In So Different... and Yet, a work completed in 1980, installed by Coleman as a specifically designed outdoor installation at IMMA on a 10-metre wide LED screen (the largest ever mounted in Ireland), the role of language and sound in Colemans work is explicitly brought to our attention. Borrowing the literary conventions of romantic novels, mixed with suggestions of vaudeville, Brecht, and piano-bar music, the dynamic quality of the narrative is set in contrast to the apparently static quality of the actors poses. Recounting an alleged crime, with the protagonist acting as both subject and objective observer, as viewer we become immersed in trying to decipher if any particular action has taken place, and the significance of the visual clues we are being given. Unlike most films we see in the cinema, we are not provided with supplementary actors or sets, but invited to imagine and piece together the elements of a plot which fundamentally has no clear beginning, middle, or end. The brilliance of Colemans work is that it keeps us continually enthralled and fully engaged.

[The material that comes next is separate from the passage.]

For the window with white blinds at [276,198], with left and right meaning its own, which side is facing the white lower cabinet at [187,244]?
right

In Ireland, James Coleman remains a figure little known to a wider audience. Yet, internationally, his work is recognised as having had a pioneering influence on contemporary art over the last fourty years. This exhibition and collaboration between IMMA, the Project Arts Centre, and the Royal Hibernian Academy, hopes to redress this situation, by offering to Irish audiences a unique opportunity to view works from an artist who has profoundly changed and influenced the way we understand and engage with art today.

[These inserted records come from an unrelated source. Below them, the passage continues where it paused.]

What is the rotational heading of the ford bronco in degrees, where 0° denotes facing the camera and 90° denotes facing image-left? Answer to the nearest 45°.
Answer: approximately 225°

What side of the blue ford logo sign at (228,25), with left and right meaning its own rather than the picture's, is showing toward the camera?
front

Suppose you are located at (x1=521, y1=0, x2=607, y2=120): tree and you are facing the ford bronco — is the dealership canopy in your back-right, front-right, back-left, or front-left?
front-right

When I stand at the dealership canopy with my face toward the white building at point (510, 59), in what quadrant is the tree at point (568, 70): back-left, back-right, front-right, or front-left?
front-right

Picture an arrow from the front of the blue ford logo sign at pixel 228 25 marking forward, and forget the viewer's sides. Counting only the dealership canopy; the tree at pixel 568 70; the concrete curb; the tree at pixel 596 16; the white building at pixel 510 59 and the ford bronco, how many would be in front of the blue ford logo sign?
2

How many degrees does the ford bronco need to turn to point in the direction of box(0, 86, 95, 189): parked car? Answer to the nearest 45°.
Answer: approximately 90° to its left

The works in the exhibition are installed at three venues:
IMMA: So Different... and Yet, 1980
Project Arts Centre: Box (ahhareturnabout), 1977; Untitled, 1998-2002
Royal Hibernian Academy: Charon (MIT Project), 1989; Seeing for Oneself, 1987-88; Connemara Landscape, 1980
James Coleman was born in Ballaghaderreen, Co Roscommon in 1941. Since the 1970s, Coleman has exhibited extensively in international museums and galleries, including more recently the Dia Center for the Arts, New York (1994-95), Kunstmuseum Luzern, Lucerne (1995), Centre Georges Pompidou, Musée national dart moderne, Paris (1996), Fundació Antoni Tàpies, Barcelona (1999), Lenbachhaus-Kunstbau Städtische Galerie, Munich (2002), Sprengel Museum, Hannover (2002), and Museu do Chiado, Museu Nacional de Arte Contemporânea, Lisbon (2004-05). In 2003, Coleman developed a unique project at the Louvre in Paris for the exhibition Léonard de Vinci: dessins et manuscrits. In 2007, Coleman participated in Documenta 12 in Kassel, premiering his new work Retake with Evidence, 2007. In 2008, Coleman completed the successful showing at IMMA of his trilogy of pioneering works from the 1990s, with the slide installation Background, 1991-94, following the installation of I N I T I A L S, 1993-94, in 2006 and Lapsus Exposure, 1992-94, in 2007. These installations celebrated IMMAs acquisition of these major works through funding from the Heritage Committee of the National Cultural Institutions in 2004.